What the task asks.
State how many lines of the material contain the string "يتحمل". Give only the number.
================
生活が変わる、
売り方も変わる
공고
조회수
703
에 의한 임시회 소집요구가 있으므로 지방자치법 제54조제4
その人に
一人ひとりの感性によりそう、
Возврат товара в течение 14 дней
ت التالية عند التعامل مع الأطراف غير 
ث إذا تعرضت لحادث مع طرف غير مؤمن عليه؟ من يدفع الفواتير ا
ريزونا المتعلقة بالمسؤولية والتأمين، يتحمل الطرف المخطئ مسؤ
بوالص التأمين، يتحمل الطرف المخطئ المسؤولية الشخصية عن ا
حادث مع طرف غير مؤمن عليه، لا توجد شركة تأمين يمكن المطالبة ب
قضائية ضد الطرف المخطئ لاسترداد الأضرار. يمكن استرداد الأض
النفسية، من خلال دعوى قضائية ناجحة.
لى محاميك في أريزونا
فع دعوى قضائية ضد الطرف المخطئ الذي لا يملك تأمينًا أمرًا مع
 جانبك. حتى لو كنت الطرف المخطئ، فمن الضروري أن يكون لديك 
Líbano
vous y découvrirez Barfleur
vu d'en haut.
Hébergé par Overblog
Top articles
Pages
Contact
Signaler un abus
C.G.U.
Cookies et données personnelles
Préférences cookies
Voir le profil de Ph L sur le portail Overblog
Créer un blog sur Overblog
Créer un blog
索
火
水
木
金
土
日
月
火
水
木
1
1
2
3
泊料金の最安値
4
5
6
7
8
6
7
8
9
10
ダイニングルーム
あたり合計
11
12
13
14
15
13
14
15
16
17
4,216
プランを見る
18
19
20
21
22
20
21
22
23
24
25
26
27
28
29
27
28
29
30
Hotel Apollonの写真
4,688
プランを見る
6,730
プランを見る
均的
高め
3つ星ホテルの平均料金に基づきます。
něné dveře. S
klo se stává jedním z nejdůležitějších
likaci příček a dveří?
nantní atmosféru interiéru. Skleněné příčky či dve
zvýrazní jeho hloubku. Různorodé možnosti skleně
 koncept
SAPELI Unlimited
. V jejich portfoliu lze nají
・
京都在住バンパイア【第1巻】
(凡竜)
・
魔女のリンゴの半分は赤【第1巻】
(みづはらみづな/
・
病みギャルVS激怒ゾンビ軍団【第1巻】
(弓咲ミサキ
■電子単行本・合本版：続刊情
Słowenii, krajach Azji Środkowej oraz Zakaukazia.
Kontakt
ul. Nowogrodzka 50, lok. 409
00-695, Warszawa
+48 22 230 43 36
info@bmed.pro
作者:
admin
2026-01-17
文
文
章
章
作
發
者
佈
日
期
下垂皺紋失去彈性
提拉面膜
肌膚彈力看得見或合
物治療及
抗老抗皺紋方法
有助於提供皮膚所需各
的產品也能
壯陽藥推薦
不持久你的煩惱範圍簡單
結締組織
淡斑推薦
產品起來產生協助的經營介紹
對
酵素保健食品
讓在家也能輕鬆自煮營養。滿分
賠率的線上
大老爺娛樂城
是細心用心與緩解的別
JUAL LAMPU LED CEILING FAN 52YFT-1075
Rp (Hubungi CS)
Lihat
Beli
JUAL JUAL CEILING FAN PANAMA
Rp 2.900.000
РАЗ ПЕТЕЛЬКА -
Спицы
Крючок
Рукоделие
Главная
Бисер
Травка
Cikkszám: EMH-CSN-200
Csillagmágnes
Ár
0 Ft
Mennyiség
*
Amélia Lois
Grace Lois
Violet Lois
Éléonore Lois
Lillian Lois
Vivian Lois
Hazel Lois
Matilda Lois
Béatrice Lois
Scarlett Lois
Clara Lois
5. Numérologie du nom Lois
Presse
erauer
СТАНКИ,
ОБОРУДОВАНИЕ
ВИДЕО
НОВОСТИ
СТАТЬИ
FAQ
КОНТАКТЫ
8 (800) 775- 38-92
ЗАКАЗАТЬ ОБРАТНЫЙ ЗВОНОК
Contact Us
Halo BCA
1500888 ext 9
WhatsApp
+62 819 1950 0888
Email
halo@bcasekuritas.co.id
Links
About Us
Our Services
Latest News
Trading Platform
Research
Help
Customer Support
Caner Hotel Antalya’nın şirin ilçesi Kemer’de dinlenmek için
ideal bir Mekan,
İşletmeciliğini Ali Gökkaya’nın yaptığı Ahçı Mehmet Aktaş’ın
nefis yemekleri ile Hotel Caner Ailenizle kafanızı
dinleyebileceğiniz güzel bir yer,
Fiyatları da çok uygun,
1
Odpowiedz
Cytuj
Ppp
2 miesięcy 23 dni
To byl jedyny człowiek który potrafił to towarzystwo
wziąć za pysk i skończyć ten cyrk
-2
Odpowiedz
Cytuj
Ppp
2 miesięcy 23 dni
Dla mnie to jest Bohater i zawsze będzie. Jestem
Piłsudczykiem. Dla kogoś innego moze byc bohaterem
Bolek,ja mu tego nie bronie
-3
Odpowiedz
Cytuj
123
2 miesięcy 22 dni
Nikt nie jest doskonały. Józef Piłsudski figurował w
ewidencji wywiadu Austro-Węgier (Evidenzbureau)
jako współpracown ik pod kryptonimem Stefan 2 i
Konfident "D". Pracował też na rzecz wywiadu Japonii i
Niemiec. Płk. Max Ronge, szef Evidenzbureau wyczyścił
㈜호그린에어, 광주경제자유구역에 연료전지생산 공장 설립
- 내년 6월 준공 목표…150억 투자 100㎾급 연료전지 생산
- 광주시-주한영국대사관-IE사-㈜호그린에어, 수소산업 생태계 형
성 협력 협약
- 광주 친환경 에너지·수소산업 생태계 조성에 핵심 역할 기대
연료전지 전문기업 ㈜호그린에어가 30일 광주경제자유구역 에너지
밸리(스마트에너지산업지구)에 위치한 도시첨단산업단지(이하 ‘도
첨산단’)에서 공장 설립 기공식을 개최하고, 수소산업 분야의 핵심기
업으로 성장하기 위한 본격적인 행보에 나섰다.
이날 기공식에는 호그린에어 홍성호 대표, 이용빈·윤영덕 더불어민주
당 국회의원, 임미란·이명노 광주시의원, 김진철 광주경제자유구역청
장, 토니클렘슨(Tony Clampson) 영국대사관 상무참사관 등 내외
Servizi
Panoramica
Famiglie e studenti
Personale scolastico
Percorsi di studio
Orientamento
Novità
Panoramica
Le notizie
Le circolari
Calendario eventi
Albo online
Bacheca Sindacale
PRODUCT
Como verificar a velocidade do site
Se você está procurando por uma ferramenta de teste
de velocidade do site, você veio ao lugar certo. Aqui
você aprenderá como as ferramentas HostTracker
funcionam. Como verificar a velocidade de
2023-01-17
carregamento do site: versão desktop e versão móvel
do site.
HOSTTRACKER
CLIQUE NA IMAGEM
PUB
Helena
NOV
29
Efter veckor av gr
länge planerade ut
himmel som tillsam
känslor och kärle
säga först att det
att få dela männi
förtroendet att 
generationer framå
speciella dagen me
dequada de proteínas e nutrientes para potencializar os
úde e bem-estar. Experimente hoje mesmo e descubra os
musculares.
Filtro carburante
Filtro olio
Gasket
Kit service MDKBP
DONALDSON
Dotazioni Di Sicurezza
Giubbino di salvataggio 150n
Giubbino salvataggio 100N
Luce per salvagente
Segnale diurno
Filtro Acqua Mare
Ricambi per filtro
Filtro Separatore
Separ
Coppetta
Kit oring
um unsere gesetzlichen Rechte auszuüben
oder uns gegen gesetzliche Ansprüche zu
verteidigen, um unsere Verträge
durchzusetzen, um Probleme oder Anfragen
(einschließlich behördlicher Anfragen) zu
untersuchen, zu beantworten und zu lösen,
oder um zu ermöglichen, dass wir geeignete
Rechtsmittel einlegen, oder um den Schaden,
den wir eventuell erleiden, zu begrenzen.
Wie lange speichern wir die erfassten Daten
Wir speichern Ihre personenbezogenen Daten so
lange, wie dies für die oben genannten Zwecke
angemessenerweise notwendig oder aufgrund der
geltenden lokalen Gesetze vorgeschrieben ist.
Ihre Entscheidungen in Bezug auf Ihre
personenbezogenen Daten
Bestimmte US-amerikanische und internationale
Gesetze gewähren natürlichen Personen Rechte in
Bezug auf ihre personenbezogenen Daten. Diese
================
Written answer.
2